Please run iefsconfig to config Intel Ethernet software after finished the installation

Using IEFS Repository on Linux* OS

You can install the Intel® Ethernet Fabric Suite Software packages on Red Hat* Enterprise Linux* (RHEL*) or SUSE* Linux* Enterprise Server (SLES*) using the OS distribution included in the IEFS package repository and its dependencies. You have your IPV4 list of IP addresses and netmasks for each interface you are going to set up. You have your software packages ready for installation.

Perform the following steps to install the default Intel® Ethernet Fabric Suite Software configuration:

Step Task/Prompt Action
Set Up the IEFS Repository
1 Create the local repository. At the command prompt, type: ethcreaterepo.
2 Create the local repository on nodes that need GPU support.
Note: If you install GPU-supported packages on nodes without NVIDIA* cards, you may see performance degradation.

At the command prompt, type: ethcreaterepo -G.
Note: After execution, the recommended install commands are provided.
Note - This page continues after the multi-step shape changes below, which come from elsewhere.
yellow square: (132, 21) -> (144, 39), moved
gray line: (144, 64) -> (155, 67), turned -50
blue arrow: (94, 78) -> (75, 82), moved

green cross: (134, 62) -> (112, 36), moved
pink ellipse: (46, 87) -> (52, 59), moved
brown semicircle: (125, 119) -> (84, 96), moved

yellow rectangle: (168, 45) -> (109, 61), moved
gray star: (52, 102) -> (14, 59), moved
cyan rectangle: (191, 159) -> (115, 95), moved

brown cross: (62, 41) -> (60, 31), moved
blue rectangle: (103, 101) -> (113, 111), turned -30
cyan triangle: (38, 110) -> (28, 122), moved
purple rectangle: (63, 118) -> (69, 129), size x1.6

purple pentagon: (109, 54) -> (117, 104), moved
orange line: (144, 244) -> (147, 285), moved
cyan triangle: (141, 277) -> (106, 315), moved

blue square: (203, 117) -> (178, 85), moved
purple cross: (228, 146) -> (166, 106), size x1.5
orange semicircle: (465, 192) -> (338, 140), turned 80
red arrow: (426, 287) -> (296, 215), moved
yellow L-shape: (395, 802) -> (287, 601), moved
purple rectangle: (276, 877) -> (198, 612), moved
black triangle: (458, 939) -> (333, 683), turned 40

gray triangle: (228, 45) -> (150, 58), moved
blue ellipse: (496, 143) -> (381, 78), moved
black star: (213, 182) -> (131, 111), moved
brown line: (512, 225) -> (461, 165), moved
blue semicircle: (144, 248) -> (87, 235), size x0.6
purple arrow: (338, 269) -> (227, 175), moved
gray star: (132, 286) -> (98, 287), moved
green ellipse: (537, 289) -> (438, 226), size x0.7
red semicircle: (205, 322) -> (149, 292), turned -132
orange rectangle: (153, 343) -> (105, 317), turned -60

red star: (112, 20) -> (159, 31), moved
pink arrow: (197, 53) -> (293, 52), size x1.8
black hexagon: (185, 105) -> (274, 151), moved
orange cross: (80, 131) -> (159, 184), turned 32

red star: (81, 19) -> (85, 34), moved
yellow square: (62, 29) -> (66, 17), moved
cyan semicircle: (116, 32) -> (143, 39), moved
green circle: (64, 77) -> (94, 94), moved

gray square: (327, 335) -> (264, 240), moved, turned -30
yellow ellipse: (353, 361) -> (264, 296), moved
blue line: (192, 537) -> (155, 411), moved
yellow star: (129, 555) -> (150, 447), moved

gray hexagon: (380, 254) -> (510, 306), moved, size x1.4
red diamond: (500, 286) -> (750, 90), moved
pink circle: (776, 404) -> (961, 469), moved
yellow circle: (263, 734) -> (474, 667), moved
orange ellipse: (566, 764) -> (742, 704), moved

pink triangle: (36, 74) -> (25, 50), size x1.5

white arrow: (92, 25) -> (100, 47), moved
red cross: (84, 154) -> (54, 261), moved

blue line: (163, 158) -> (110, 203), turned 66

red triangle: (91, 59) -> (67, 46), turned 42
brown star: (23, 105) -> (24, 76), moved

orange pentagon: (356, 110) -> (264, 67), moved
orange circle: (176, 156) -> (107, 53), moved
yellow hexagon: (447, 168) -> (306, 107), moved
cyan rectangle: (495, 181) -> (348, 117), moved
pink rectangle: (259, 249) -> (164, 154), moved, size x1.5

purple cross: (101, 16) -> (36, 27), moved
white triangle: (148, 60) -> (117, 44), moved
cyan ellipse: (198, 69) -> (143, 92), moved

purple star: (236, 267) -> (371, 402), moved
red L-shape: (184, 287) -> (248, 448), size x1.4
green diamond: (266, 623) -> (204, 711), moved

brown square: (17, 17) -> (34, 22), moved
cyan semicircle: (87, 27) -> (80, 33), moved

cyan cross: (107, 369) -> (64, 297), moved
3 On each node, install the Intel® EFS Software.
For a list of packages in specific Intel® EFS components,
refer to Intel® EFS Software Components to Packages
Mapping.
Type yum install <alias> under RHEL, or zypper install <alias> under SLES where  <alias>  is the recommended alias pkg (based on node type).
Note

Alternatively, you can insert the install command (based on node type) in a provision script.

Configure RDMA
4 At the command prompt, start  iefsconfig. Type iefsconfig.
5 Select 2) Reconfigure Eth RDMA. Type 2.
6 Enable RoCE RDMA transport (ROCE_ON)? [y]: Press Enter.
7 Resource Limits Selector (0-7) [5]: Press Enter or type another number depending on fabric size and applications run on the fabric.
8 For each interface, configure MTU and willing mode Priority Flow Control Configure interface <dev> now? [y]:
MTU value [9000]:
Flow Control config, recommend willing mode Priority
Flow Control...
Turn off Link Level Flow Control? [y]:
Turn on firmware DCB? [y]:
Type y to configure a interface.
Type desired MTU value.
Press Enter to turn off Link Level Flow Control.
Press Enter to turn on firmware DCB.
9 Reboot the server. Type reboot and press Enter.
Note

Do not interrupt the reboot process. Depending on your operating system, the
reboot may take a few minutes.

10 Verify that the installation was successful. Type iefsconfig -V and press Enter.
Install kernel module with DKMS

With Dynamic Kernel Module Support (DKMS) installed on your system, you can install the Intel® EFS kernel module with DKMS support so that when a kernel update occurs, you do not need to reinstall Intel® Ethernet Fabric Suite software. The DKMS framework will automatically rebuild the kernel module during the kernel update.

IMPORTANT

The kernel module rebuild may not work when you update to a new, major OS version. In this case, you must download the corresponding Intel EFS and reinstall it.

Prerequisites

Install DKMS prior to performing the steps below.

Note

DKMS is not available in Linux* distributions. You will need to download or install it by yourself. For example, you can install it from the following locations:

Follow the instructions described in Install Using the TUI Menus or Install Using CLI Commands to install Intel® Ethernet Fabric Suite software. When the install script detects DKMS, it will install DKMS version packages. To install using IEFS repository, follow the instructions described in Install Using Linux* Distribution Software Packages and choose the dkms version package to install.